- Requirement
Reproduce each line of the records below word for word, leaving out the pictures.
# # # # #
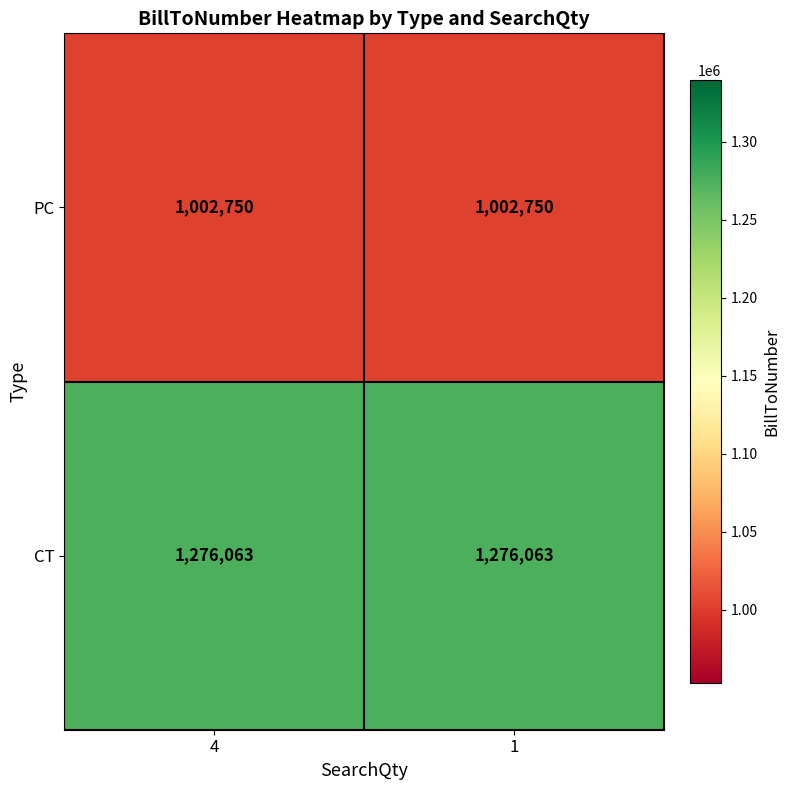

How many data points does each series have?

2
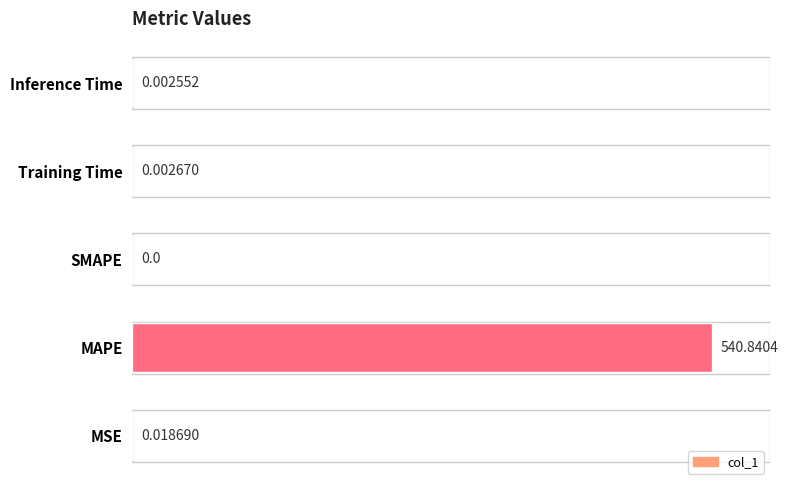

Which category has the highest value across all series?

MAPE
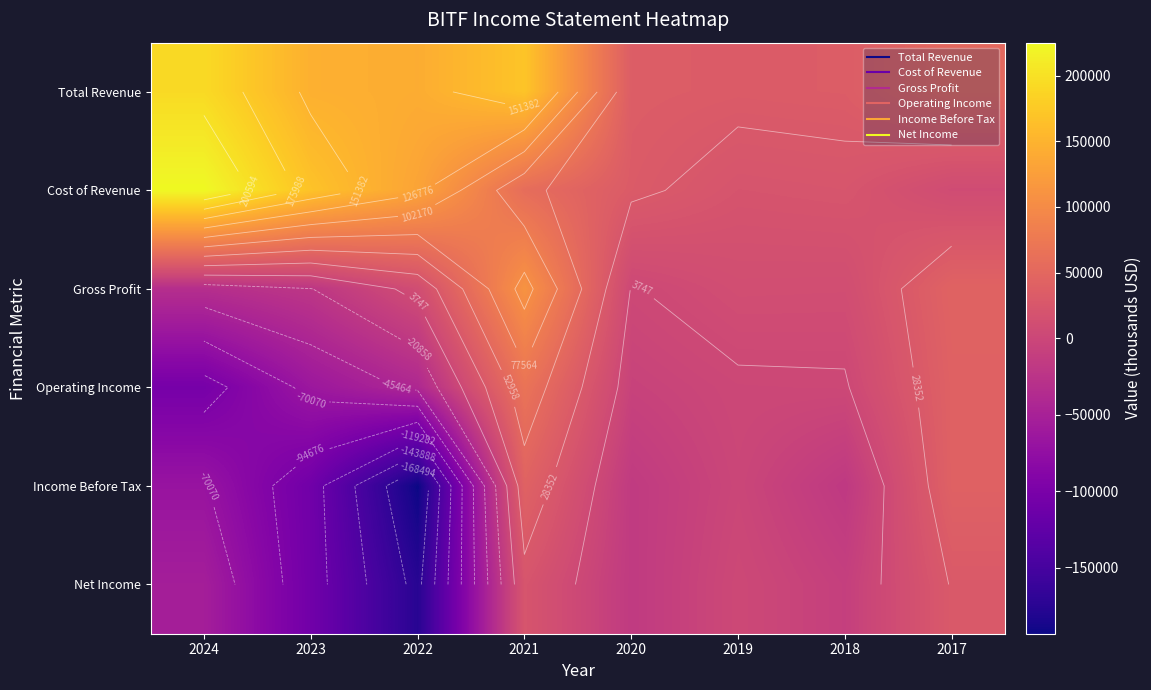

Is it true that Gross Profit equals 171503 at 2021?

False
# # # # #
- Task answer
How many data points does each series have?

2

Which category has the highest value across all series?

MAPE

Is it true that Gross Profit equals 171503 at 2021?

False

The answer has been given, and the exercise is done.